Segundo o trecho sobre os indígenas Xipaya, quantos hectares tem a área onde fica a aldeia Tukamã?
----- TRECHO PARA LEITURA
Por meio de manejo florestal, indígenas Xipaya garantem segurança alimentar e a subsistência da aldeia Tukamã

Por Élida Galvão

Fundo Dema


| As famílias da aldeia Xipaya constroem coletivamente o mapa do território em que vivem 

Na contramão da violência social, cultural e ambiental pela qual vêm passando com a invasão dos chamados ‘grandes projetos’ na Amazônia, os indígenas Xipaya da aldeia Tukamã, localizada à margem esquerda do rio Iriri, em uma área de 178.624 hectares, situada na região da Terra do Meio, no sudoeste do Pará, tomaram a iniciativa de garantir o acesso a uma alimentação saudável, mantendo a harmoniosa relação com a natureza. Nativos da região a mais de 70 anos, estes indígenas foram diretamente impactados pelo empreendedorismo governamental. Porém, apesar de todos os problemas enfrentados, passaram a desenvolver um projeto de amplo alcance social.
----------
----- INFORMAÇÕES FORNECIDAS
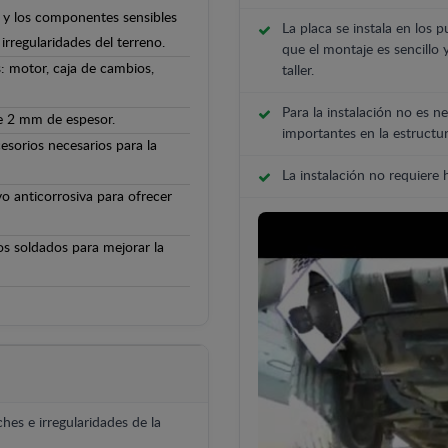
lo y los componentes sensibles
La placa se instala en los p
irregularidades del terreno.
que el montaje es sencillo 
: motor, caja de cambios,
taller.
Para la instalación no es ne
de 2 mm de espesor.
importantes en la estructur
cesorios necesarios para la
La instalación no requiere
o anticorrosiva para ofrecer
os soldados para mejorar la
hes e irregularidades de la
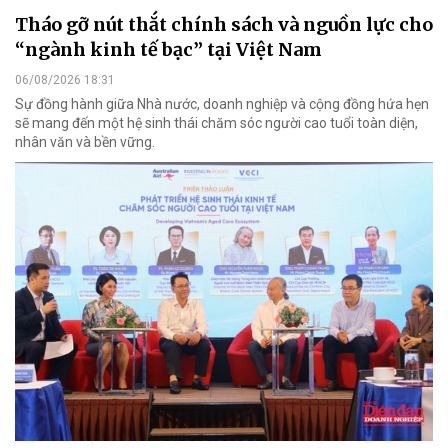
Tháo gỡ nút thắt chính sách và nguồn lực cho
“ngành kinh tế bạc” tại Việt Nam
06/08/2026 18:31
Sự đồng hành giữa Nhà nước, doanh nghiệp và cộng đồng hứa hẹn
sẽ mang đến một hệ sinh thái chăm sóc người cao tuổi toàn diện,
nhân văn và bền vững.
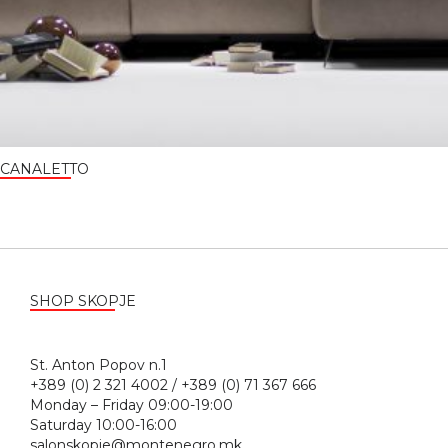
CANALETTO
SHOP SKOPJE
St. Anton Popov n.1
+389 (0) 2 321 4002 / +389 (0) 71 367 666
Monday – Friday 09:00-19:00
Saturday 10:00-16:00
salonskopje@montenegro.mk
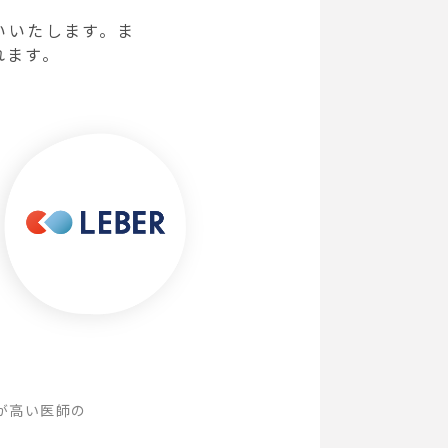
いいたします。ま
れます。
が高い医師の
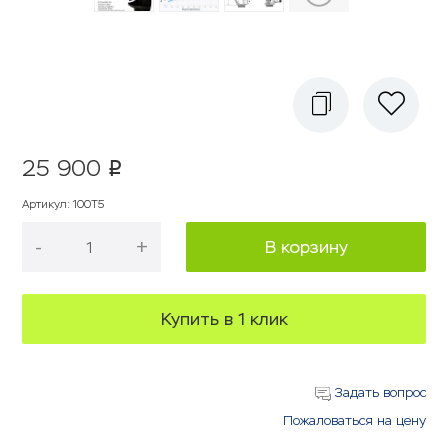
25 900
p
Артикул
:
100Т5
-
+
В корзину
Купить в 1 клик
Задать вопрос
Пожаловаться на цену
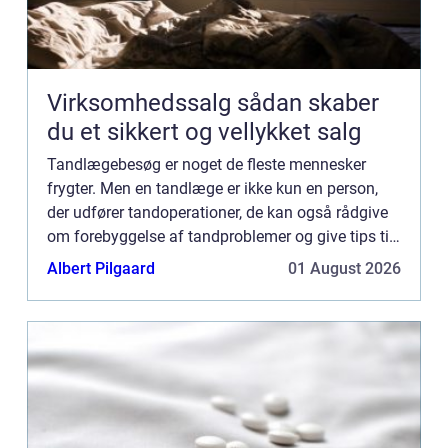
Virksomhedssalg sådan skaber
du et sikkert og vellykket salg
Tandlægebesøg er noget de fleste mennesker
frygter. Men en tandlæge er ikke kun en person,
der udfører tandoperationer, de kan også rådgive
om forebyggelse af tandproblemer og give tips til
daglig tandhygiejne. A...
Albert Pilgaard
01 August 2026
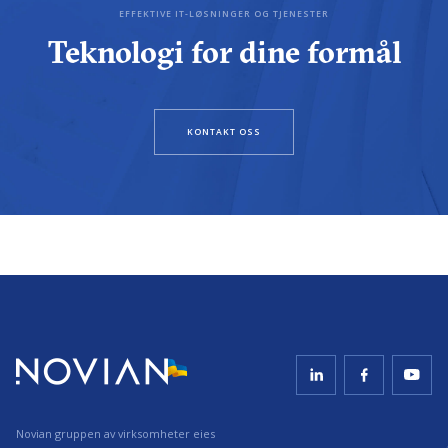
EFFEKTIVE IT-LØSNINGER OG TJENESTER
Teknologi for dine formål
KONTAKT OSS
Novian gruppen av virksomheter eies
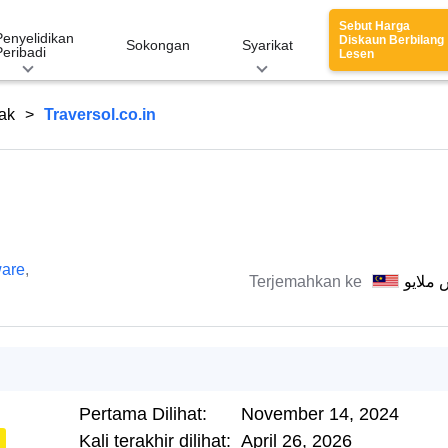
Sebut Harga
Penyelidikan
Diskaun Berbilang
Sokongan
Syarikat
Peribadi
Lesen
ak
Traversol.co.in
are
,
Terjemahkan ke
 ملايو
Pertama Dilihat:
November 14, 2024
Kali terakhir dilihat:
April 26, 2026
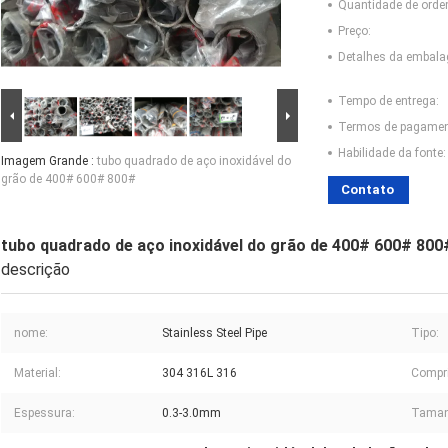
Quantidade de ord
Preço:
Detalhes da embal
Tempo de entrega:
Termos de pagamen
Habilidade da fonte:
Imagem Grande :
tubo quadrado de aço inoxidável do
grão de 400# 600# 800#
Contato
tubo quadrado de aço inoxidável do grão de 400# 600# 800
descrição
nome:
Stainless Steel Pipe
Tipo:
Material:
304 316L 316
Compr
Espessura:
0.3-3.0mm
Taman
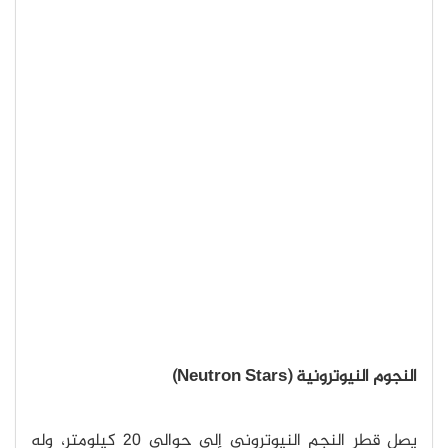
النجوم النيوترونية (Neutron Stars)
يصل قطر النجم النيوتروني إلى حوالي 20 كيلومتر، وله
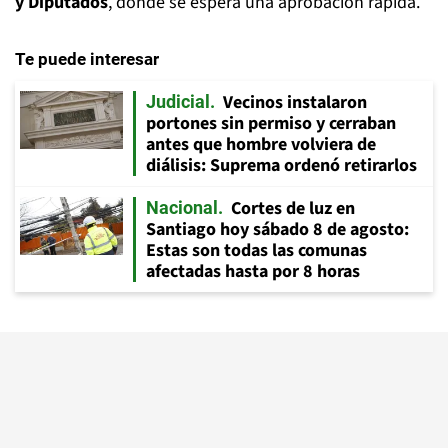
y Diputados
, donde se espera una aprobación rápida.
Te puede interesar
Vecinos instalaron
Judicial
portones sin permiso y cerraban
antes que hombre volviera de
diálisis: Suprema ordenó retirarlos
Cortes de luz en
Nacional
Santiago hoy sábado 8 de agosto:
Estas son todas las comunas
afectadas hasta por 8 horas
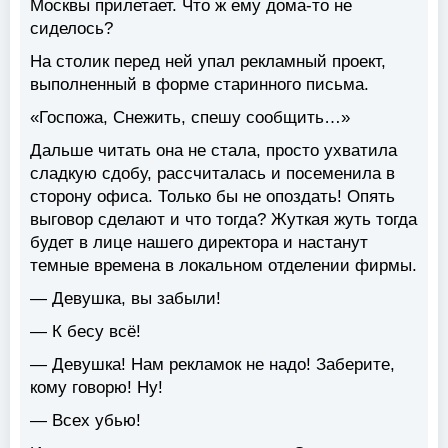
Москвы прилетает. Что ж ему дома-то не
сиделось?
На столик перед ней упал рекламный проект,
выполненный в форме старинного письма.
«Госпожа, Снежить, спешу сообщить…»
Дальше читать она не стала, просто ухватила
сладкую сдобу, рассчиталась и посеменила в
сторону офиса. Только бы не опоздать! Опять
выговор сделают и что тогда? Жуткая жуть тогда
будет в лице нашего директора и настанут
темные времена в локальном отделении фирмы.
— Девушка, вы забыли!
— К бесу всё!
— Девушка! Нам рекламок не надо! Заберите,
кому говорю! Ну!
— Всех убью!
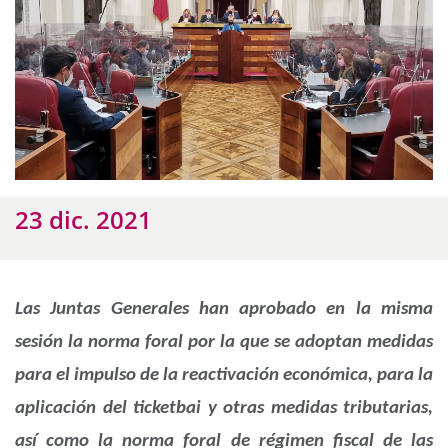
23 dic. 2021
Las Juntas Generales han aprobado en la misma
sesión la norma foral por la que se adoptan medidas
para el impulso de la reactivación económica, para la
aplicación del ticketbai y otras medidas tributarias,
así como la norma foral de régimen fiscal de las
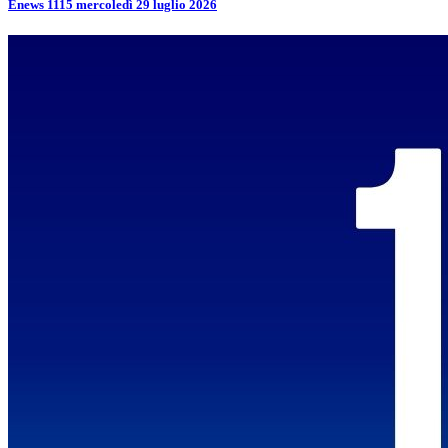
Enews 1115 mercoledì 29 luglio 2026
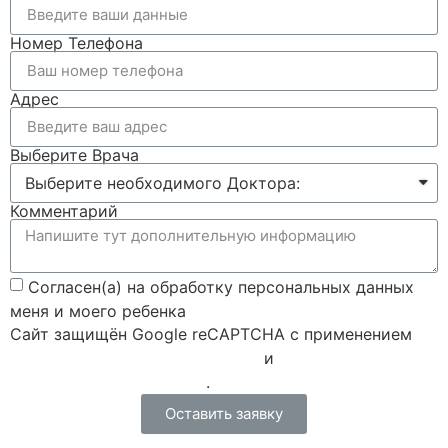
Номер Телефона
Адрес
Выберите Врача
Комментарий
Согласен(а) на обработку персональных данных
меня и моего ребенка
Сайт защищён Google reCAPTCHA с применением
Политики конфиденциальности
и
Правилами пользования
.
Оставить заявку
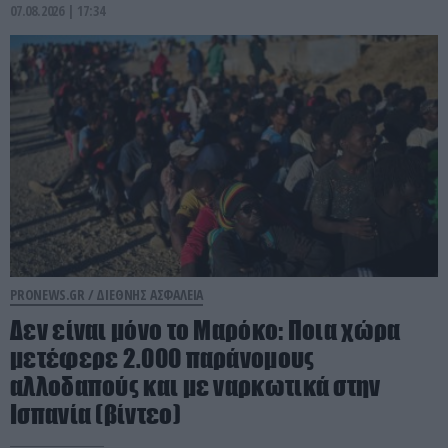
07.08.2026 | 17:34
PRONEWS.GR /
ΔΙΕΘΝΗΣ ΑΣΦΑΛΕΙΑ
Δεν είναι μόνο το Μαρόκο: Ποια χώρα
μετέφερε 2.000 παράνομους
αλλοδαπούς και με ναρκωτικά στην
Ισπανία (βίντεο)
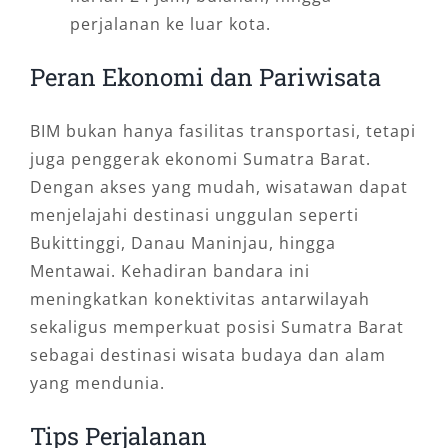
perjalanan ke luar kota.
Peran Ekonomi dan Pariwisata
BIM bukan hanya fasilitas transportasi, tetapi
juga penggerak ekonomi Sumatra Barat.
Dengan akses yang mudah, wisatawan dapat
menjelajahi destinasi unggulan seperti
Bukittinggi, Danau Maninjau, hingga
Mentawai. Kehadiran bandara ini
meningkatkan konektivitas antarwilayah
sekaligus memperkuat posisi Sumatra Barat
sebagai destinasi wisata budaya dan alam
yang mendunia.
Tips Perjalanan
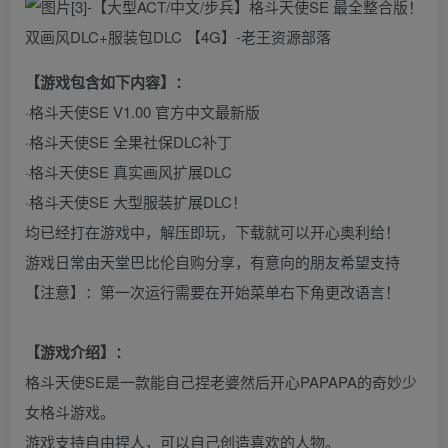
【游戏包含如下内容】：
·格斗天使SE V1.00 官方中文最新版
·格斗天使SE 全果社保DLC补丁
·格斗天使SE 真实画风扩展DLC
·格斗天使SE 大型服装扩展DLC！
均已经打在游戏中，解压即玩，下载就可以开心奥利给！
游戏日常由天堂巴比伦自购分享，有意向的朋友希望支持
【注意】：第一次运行需要在开始菜单右下角更改语言！
【游戏介绍】：
格斗天使SE是一款能自己捏老婆然后开心PAPAPA的奇妙少
女格斗游戏。
游戏支持自由捏人，可以自己创造喜欢的人物。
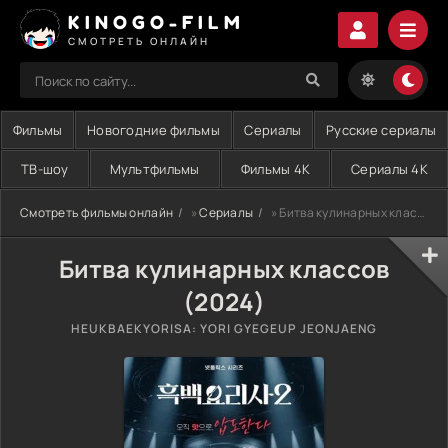
KINOGO-FILM
СМОТРЕТЬ ОНЛАЙН
Фильмы
Новогодние фильмы
Сериалы
Русские сериалы
ТВ-шоу
Мультфильмы
Фильмы 4K
Сериалы 4K
Смотреть фильмы онлайн
»
Сериалы
» Битва кулинарных классов (2024)
Битва кулинарных классов
(2024)
HEUKBAEKYORISA: YORI GYEGEUP JEONJAENG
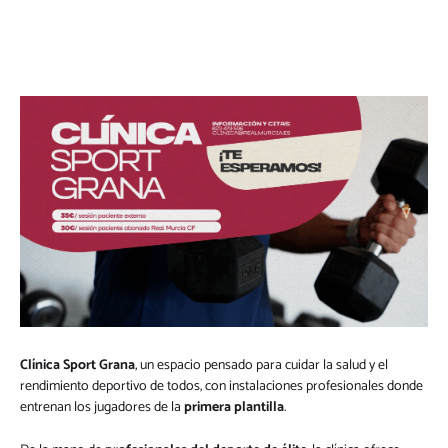
Clínica Sport Grana
, un espacio pensado para cuidar la salud y el
rendimiento deportivo de todos, con instalaciones profesionales donde
entrenan los jugadores de la
primera plantilla
.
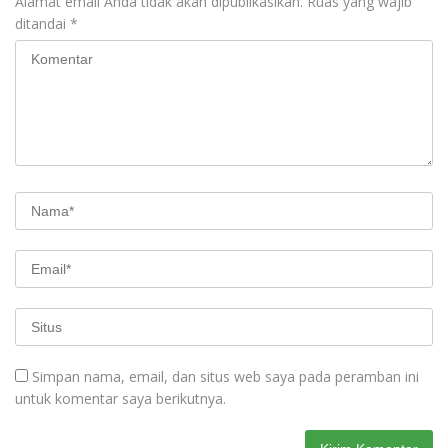
Alamat email Anda tidak akan dipublikasikan.
Ruas yang wajib
ditandai
*
Simpan nama, email, dan situs web saya pada peramban ini
untuk komentar saya berikutnya.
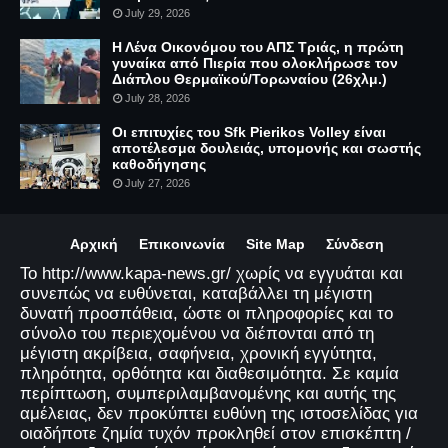
July 29, 2026
Η Λένα Οικονόμου του ΑΠΣ Τριάς, η πρώτη
γυναίκα από Πιερία που ολοκλήρωσε τον
Διάπλου Θερμαϊκού/Τορωναίου (26χλμ.)
July 28, 2026
Οι επιτυχίες του Sfk Pierikos Volley είναι
αποτέλεσμα δουλειάς, υπομονής και σωστής
καθοδήγησης
July 27, 2026
Αρχική
Επικοινωνία
Site Map
Σύνδεση
Το http://www.kapa-news.gr/ χωρίς να εγγυάται και
συνεπώς να ευθύνεται, καταβάλλει τη μέγιστη
δυνατή προσπάθεια, ώστε οι πληροφορίες και το
σύνολο του περιεχομένου να διέπονται από τη
μέγιστη ακρίβεια, σαφήνεια, χρονική εγγύτητα,
πληρότητα, ορθότητα και διαθεσιμότητα. Σε καμία
περίπτωση, συμπεριλαμβανομένης και αυτής της
αμέλειας, δεν προκύπτει ευθύνη της ιστοσελίδας για
οιαδήποτε ζημία τυχόν προκληθεί στον επισκέπτη /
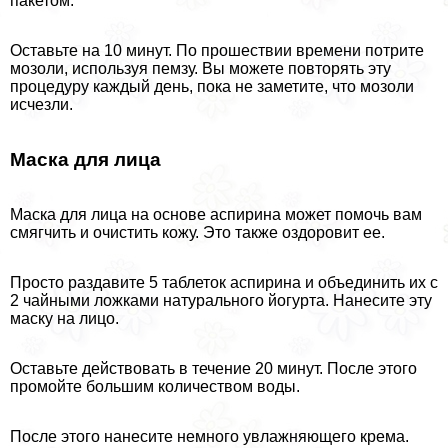
пакетом.
Оставьте на 10 минут. По прошествии времени потрите
мозоли, используя пемзу. Вы можете повторять эту
процедуру каждый день, пока не заметите, что мозоли
исчезли.
Маска для лица
Маска для лица на основе аспирина может помочь вам
смягчить и очистить кожу. Это также оздоровит ее.
Просто раздавите 5 таблеток аспирина и объединить их с
2 чайными ложками натурального йогурта. Нанесите эту
маску на лицо.
Оставьте действовать в течение 20 минут. После этого
промойте большим количеством воды.
После этого нанесите немного увлажняющего крема.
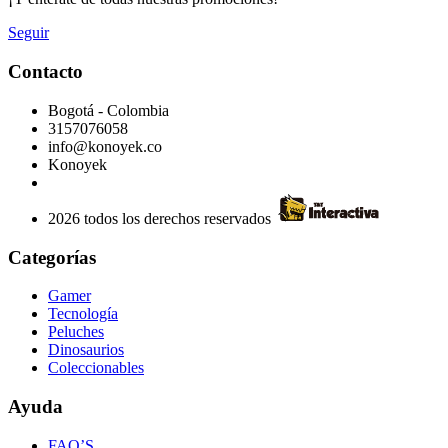
Seguir
Contacto
Bogotá - Colombia
3157076058
info@konoyek.co
Konoyek
2026 todos los derechos reservados
Categorías
Gamer
Tecnología
Peluches
Dinosaurios
Coleccionables
Ayuda
FAQ’S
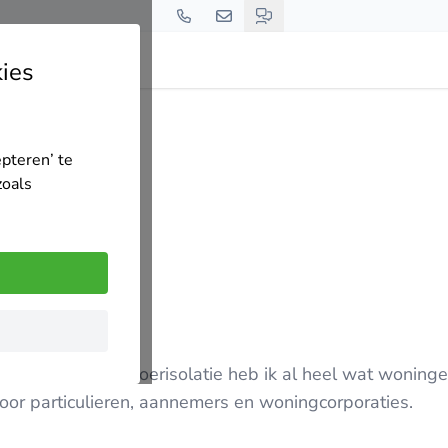
ies
23
epteren’ te
zoals
ren van Tonzon vloerisolatie heb ik al heel wat woning
oor particulieren, aannemers en woningcorporaties.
----------
SOLUÇÃO DO EXERCÍCIO:
178.624 hectares.